**** Data to use

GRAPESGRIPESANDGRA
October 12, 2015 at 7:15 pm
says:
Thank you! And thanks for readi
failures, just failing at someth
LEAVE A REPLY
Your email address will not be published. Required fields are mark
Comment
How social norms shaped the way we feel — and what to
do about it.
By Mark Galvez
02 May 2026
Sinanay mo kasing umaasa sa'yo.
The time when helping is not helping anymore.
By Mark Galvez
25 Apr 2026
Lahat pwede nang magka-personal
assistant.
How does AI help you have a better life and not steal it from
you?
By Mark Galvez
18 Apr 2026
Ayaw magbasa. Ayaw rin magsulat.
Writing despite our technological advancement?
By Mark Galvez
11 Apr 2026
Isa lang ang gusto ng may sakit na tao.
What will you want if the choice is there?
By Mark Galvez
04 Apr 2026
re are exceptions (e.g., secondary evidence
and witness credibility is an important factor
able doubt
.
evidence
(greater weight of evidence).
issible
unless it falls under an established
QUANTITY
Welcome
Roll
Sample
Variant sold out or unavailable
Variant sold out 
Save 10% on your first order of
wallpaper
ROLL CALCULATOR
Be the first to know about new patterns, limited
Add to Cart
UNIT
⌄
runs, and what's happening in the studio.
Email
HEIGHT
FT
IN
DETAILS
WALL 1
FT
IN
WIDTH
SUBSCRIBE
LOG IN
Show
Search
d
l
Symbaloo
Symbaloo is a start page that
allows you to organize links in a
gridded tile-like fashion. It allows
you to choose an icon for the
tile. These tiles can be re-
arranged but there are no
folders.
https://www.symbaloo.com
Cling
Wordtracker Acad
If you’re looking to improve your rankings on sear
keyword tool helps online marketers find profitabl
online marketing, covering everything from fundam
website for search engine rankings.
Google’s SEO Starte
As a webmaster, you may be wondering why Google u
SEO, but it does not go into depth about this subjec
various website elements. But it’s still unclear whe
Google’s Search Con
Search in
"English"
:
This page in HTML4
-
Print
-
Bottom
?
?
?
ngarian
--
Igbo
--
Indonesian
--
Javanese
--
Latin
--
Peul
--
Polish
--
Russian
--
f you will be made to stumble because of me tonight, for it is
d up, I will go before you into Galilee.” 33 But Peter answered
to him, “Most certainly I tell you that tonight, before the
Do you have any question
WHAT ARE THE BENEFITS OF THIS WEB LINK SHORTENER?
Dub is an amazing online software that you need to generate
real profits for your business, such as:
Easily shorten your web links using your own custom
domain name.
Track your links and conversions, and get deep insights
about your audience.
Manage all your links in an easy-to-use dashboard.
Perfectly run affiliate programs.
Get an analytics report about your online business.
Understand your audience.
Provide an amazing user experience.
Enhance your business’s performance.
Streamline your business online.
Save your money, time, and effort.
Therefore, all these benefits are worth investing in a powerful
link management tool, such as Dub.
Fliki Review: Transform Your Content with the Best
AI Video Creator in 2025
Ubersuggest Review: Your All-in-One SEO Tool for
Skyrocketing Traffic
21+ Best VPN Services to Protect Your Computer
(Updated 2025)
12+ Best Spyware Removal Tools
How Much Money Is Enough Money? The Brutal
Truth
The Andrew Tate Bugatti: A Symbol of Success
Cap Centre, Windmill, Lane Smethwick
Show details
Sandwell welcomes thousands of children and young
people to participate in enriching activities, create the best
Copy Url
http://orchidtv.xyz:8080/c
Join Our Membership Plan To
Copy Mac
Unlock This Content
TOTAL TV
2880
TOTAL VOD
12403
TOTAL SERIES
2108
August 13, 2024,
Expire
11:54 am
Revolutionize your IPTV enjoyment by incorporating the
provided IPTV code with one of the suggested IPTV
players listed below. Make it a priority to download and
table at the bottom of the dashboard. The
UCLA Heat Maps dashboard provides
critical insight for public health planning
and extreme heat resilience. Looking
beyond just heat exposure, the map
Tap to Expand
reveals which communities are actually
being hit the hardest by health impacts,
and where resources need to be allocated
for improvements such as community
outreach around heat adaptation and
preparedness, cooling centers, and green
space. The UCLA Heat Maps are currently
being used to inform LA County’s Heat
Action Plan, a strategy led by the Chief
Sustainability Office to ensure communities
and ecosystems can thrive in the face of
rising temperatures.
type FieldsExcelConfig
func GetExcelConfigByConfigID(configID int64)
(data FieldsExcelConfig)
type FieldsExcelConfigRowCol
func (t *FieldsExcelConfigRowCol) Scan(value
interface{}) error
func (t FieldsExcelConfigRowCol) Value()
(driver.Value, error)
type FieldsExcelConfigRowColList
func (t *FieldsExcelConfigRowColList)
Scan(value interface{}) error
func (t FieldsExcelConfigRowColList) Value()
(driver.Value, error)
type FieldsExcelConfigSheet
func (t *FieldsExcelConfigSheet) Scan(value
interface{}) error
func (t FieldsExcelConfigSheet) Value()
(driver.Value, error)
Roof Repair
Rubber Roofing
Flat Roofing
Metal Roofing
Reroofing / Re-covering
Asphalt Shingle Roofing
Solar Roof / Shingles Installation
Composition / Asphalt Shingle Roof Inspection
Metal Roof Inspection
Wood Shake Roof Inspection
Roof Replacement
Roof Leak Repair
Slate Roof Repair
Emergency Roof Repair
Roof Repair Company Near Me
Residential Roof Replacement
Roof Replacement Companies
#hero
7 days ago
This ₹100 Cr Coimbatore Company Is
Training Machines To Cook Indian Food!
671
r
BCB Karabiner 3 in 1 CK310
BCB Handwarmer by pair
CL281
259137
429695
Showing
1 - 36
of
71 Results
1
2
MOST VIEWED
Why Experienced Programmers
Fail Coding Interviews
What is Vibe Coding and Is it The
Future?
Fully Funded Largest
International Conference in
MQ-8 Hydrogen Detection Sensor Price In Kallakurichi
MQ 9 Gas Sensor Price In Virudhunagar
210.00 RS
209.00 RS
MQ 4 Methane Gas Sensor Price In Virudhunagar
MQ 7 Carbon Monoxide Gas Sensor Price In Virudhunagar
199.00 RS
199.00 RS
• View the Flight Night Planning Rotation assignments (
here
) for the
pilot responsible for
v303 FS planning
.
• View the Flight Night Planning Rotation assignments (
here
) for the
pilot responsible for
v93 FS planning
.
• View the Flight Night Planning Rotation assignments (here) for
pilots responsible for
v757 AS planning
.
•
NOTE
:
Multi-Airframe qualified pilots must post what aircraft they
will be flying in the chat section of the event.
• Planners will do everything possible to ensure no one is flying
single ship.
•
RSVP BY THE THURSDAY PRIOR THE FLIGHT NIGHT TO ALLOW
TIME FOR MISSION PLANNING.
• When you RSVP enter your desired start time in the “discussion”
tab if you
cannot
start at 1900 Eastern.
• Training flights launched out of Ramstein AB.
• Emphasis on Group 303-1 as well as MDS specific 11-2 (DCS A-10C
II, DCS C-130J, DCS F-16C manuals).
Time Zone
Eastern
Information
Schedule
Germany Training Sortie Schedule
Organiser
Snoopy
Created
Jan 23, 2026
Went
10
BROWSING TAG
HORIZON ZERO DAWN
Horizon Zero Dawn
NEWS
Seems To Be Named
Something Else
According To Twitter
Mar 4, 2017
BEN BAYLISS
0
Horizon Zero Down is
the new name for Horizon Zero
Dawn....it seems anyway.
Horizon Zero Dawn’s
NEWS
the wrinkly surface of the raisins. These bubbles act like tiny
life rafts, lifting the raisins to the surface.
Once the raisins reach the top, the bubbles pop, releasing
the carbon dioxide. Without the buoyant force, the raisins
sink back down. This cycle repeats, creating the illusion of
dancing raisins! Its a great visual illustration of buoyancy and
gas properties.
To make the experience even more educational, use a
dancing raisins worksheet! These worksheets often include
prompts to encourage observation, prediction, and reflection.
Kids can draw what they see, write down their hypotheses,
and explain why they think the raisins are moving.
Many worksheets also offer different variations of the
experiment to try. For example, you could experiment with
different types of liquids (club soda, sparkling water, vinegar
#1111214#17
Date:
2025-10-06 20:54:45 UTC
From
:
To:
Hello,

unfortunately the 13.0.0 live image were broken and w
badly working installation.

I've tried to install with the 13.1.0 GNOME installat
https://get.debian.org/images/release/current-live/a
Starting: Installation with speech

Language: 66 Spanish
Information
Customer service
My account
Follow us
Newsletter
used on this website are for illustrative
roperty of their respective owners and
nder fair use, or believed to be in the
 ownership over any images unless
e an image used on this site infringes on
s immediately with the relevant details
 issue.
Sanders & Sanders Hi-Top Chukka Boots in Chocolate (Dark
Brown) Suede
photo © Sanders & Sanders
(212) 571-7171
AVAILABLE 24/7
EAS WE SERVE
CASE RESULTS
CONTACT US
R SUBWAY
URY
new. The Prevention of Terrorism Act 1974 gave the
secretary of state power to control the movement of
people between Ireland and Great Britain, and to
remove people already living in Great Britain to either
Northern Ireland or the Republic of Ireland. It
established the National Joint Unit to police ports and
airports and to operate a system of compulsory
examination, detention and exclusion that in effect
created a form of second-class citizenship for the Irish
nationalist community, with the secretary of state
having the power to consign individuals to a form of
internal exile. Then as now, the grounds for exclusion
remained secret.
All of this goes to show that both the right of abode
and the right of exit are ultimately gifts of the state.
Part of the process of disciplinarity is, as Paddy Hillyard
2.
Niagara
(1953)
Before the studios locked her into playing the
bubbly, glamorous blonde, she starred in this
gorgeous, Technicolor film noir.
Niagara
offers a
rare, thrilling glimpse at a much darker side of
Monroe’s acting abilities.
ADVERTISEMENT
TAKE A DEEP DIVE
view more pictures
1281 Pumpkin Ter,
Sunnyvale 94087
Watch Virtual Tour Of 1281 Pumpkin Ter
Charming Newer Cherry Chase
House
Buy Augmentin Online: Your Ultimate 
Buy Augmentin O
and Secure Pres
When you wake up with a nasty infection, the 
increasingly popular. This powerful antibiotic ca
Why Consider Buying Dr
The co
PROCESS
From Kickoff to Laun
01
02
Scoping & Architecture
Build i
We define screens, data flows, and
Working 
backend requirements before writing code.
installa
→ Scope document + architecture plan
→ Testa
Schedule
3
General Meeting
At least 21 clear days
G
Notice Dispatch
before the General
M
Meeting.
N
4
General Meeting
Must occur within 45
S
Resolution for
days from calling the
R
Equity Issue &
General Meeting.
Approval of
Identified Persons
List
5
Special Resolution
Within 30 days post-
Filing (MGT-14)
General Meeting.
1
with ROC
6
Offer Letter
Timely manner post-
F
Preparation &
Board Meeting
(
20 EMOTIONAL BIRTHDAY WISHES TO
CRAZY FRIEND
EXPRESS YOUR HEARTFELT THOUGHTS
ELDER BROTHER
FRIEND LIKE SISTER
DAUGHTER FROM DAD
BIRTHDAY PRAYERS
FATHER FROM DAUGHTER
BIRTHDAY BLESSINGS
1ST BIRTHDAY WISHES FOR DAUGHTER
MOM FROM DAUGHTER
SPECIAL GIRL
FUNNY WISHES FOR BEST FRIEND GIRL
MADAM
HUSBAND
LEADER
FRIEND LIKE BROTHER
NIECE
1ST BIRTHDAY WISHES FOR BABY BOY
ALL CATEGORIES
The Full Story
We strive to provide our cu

********

▶ _How to complete this task_
The lines above, from the start of the records through the one containing "ROLL CALCULATOR", are to be printed exactly, and nothing else is to be included.

▶ _Answer to this task_
GRAPESGRIPESANDGRA
October 12, 2015 at 7:15 pm
says:
Thank you! And thanks for readi
failures, just failing at someth
LEAVE A REPLY
Your email address will not be published. Required fields are mark
Comment
How social norms shaped the way we feel — and what to
do about it.
By Mark Galvez
02 May 2026
Sinanay mo kasing umaasa sa'yo.
The time when helping is not helping anymore.
By Mark Galvez
25 Apr 2026
Lahat pwede nang magka-personal
assistant.
How does AI help you have a better life and not steal it from
you?
By Mark Galvez
18 Apr 2026
Ayaw magbasa. Ayaw rin magsulat.
Writing despite our technological advancement?
By Mark Galvez
11 Apr 2026
Isa lang ang gusto ng may sakit na tao.
What will you want if the choice is there?
By Mark Galvez
04 Apr 2026
re are exceptions (e.g., secondary evidence
and witness credibility is an important factor
able doubt
.
evidence
(greater weight of evidence).
issible
unless it falls under an established
QUANTITY
Welcome
Roll
Sample
Variant sold out or unavailable
Variant sold out 
Save 10% on your first order of
wallpaper
ROLL CALCULATOR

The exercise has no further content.